Recently, a list proclaiming a new set of Wonders of the World was created. This list is the brainchild of Swiss businessman Bernard Weber, who wanted wonders that would reflect a new world, transcending tradition. The historical Seven Wonders of the World, to his credit, was pretty piss poor in its scope. I mean, they were great and impressive and all, but they only covered the Mediterranean area, and even that seemed to be restricted to about a hundred yards in every direction of the chair that Philon of Byzantium was sitting on. (And, c’mon. The Mausoleum is like the Charles in Charge of culturally significant architectural feats—yeah, I suppose it’s nice and all, but the Statue of Zeus has Tony Danza.) So enlarging the scope and time frame seemed to be a plausible and (let’s be honest) lucrative thing to do.

Of course, the wonder list was not without controversy. Egyptians, offended that they would have to defend the Pyramids of Giza, actively disdained the project. Boy, did that show everyone! Weber declared that since the Pyramids managed to stay upright for the past 4500 years or so, well, that was good enough for him, and it became the honorary 8th wonder of the world, tossing the whole carefully balanced “seven wonders” thing all to hell. Granted, there is an additional, ninth wonder, which is that a Swiss businessman would have the creativity to come up with this project in the first place.

The final seven (or eight) (or nine) were chosen by popular vote; anyone who registered got a free vote, and if you wanted to pay extra you could vote again. Sure, seems a bit odd to pay for additional votes, especially since many of the wonders are located in impoverished nations, but most metropolitan cities across the globe seem to be functioning fine under such as system, so I don’t see why it can’t work in this case.

Anyway, an objective review of the winners is required, so let’s have at it.

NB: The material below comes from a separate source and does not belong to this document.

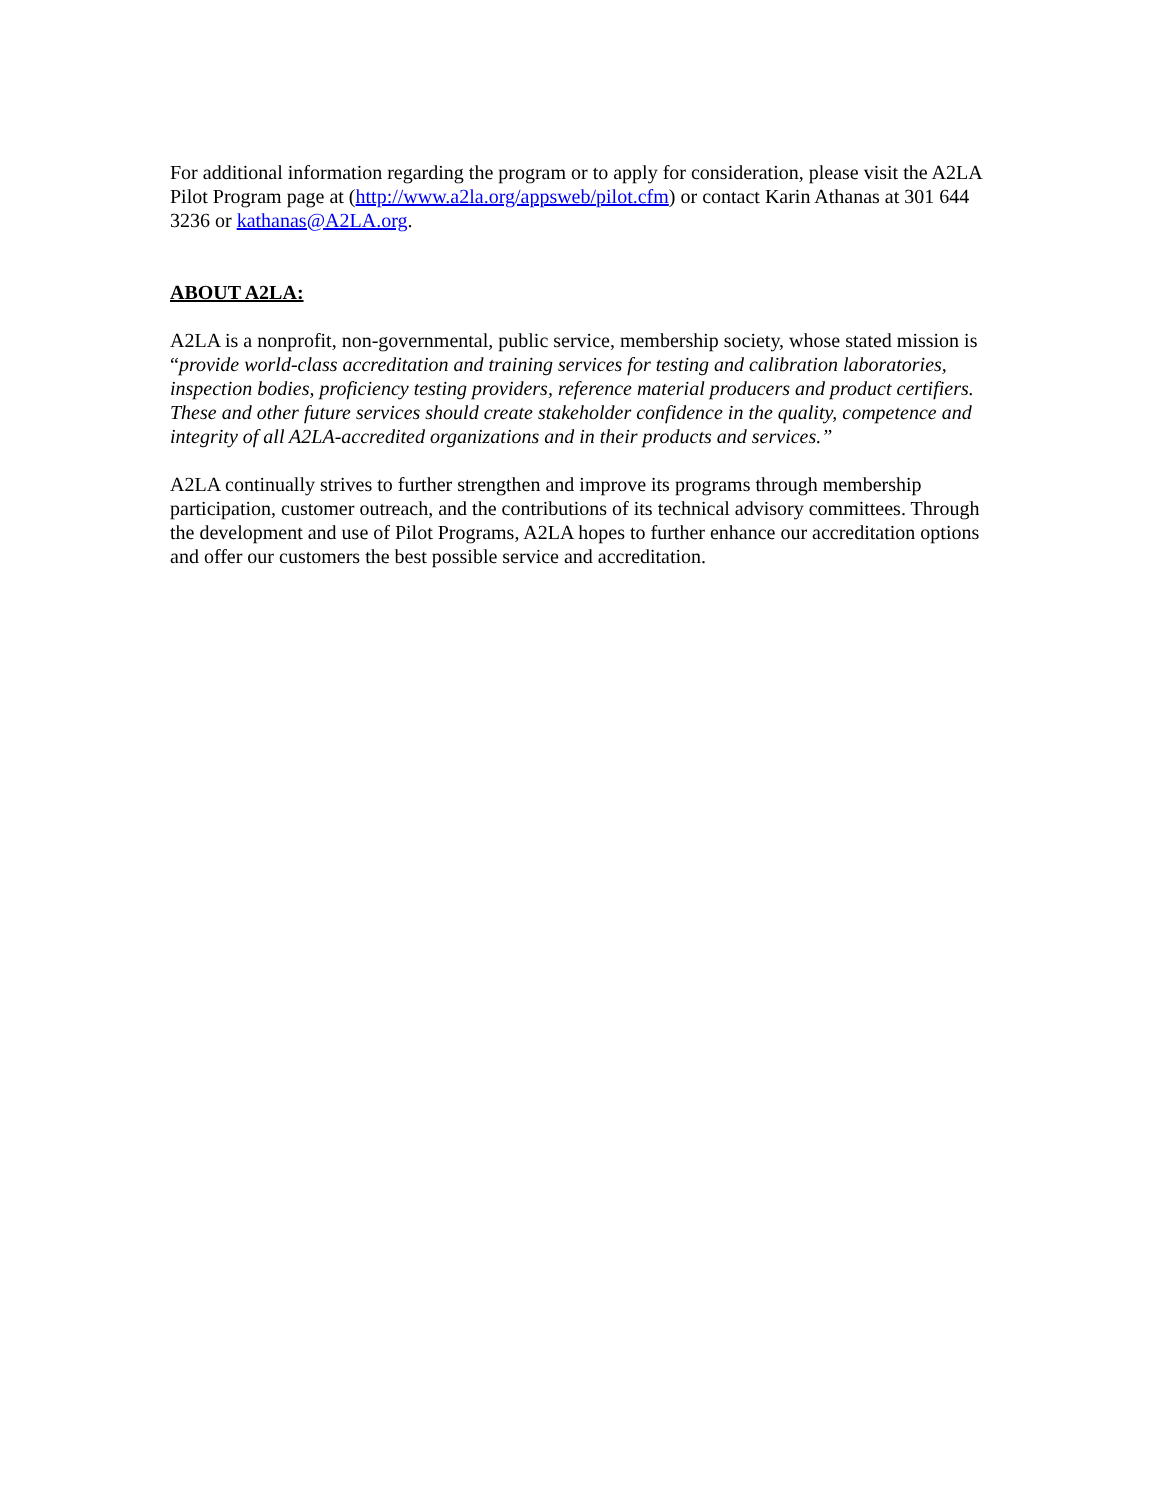For additional information regarding the program or to apply for consideration, please visit the A2LA Pilot Program page at (http://www.a2la.org/appsweb/pilot.cfm) or contact Karin Athanas at 301 644 3236 or kathanas@A2LA.org.
ABOUT A2LA:
A2LA is a nonprofit, non-governmental, public service, membership society, whose stated mission is “provide world-class accreditation and training services for testing and calibration laboratories, inspection bodies, proficiency testing providers, reference material producers and product certifiers. These and other future services should create stakeholder confidence in the quality, competence and integrity of all A2LA-accredited organizations and in their products and services.”
A2LA continually strives to further strengthen and improve its programs through membership participation, customer outreach, and the contributions of its technical advisory committees. Through the development and use of Pilot Programs, A2LA hopes to further enhance our accreditation options and offer our customers the best possible service and accreditation.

Chichen Itza (Mexico): Located in the Yucatan, the Chichen Itza is an icon of the Mayan civilization. At one time, it was a cultural and political center for the civilization, but evidence shows that its occupation came to a violent and strife-ridden end, a monumental testament to the grand achievements a civilization can accomplish in peace, and the price to be paid when there is war. Today, drunken college kids from spring break packages in Cancun appreciate its archeological splendor by vomiting on the stone-paved walkways and flashing the locals.

Christ the Redeemer (Brazil): It’s hard not to be impressed with the Christ Redeemer. I mean, it’s hard to top a 105-foot tall statue of the Savior. It makes the Statue of Liberty look downright sacrilegious in all her humble copper glory. Unlike Lady Liberty, though, Christ the Redeemer isn’t holding any stone tablets. Somehow, I think they missed the mark on that decision. It would have fit right in, having the statue of Christ clasping a list of the nine commandments. Here, I’m assuming in this case that the commandment concerning graven images has been repealed.

Great Wall
(China): Many people are surprised that this grand feat of engineering didn’t crack the original list. Few people realize that the reason for this was that China did not exist until Marco Polo discovered it in 1271 AD. A common urban legend states that the Great Wall is the only manmade object that can be seen from space. This is, as most things, an outright lie; there are many things that are visible from space, such as the national debt, the large, gaping hole in the logical theology of Scientology, and Gordon Brown’s sense of complete indifference. Anyway, the Great Wall managed to keep the barbarians at the gate, as it were, for several centuries, which is more than you can say for New Mexico and Hungary.

Machu Picchu (Peru): This Incan city is one of the most short-lived civic projects undertaken by a reasonably advanced civilization, being abandoned by its founders less than a hundred years after its construction, a feat matched only by the Millennium Dome. Granted, the rather quick arrival of the Spanish army may have had something to do with it, but I’d rather blame the Hearst Corporation or the metric system. Also, I hate llamas, and they run the place like the Irish run Boston. So to hell with them.

Coliseum (Rome): This one seems like a cop-out to me. Sure, I’m certain it was a grand structure in its time, but I’m also certain the resources, debt, slavery, and political maneuvering necessary wouldn’t even be close to matching what it takes to build a new sports complex in the States. I’m sure they had their own version of the “renaissance tax” to pay for its construction, a convenient lie, since throwing Christians to lions for the public’s viewing pleasuring isn’t any more of a “renaissance” than watching Barry Bonds injecting a baseball full of HGH.

Petra (Jordan): K. I’m going to be honest here. I had to look this one up. Usually anything I look at that involves the word “Petra” also involves the phrase “Russian hottie willing to do anything. Visa and Mastercard accepted.” It’s an ancient city in Jordan that tourists flock to, unless there’s any political instability in the area, which is one hundred percent of the time, in which case everyone stays the hell away. It was also the final location of the Holy Grail as evidenced in the scholarly work Indiana Jones and the Last Crusade.

Taj Mahal (India): The Indians were pushing hard for this one. Why they’d be so impressed with a casino in Atlantic City, I’ll never know.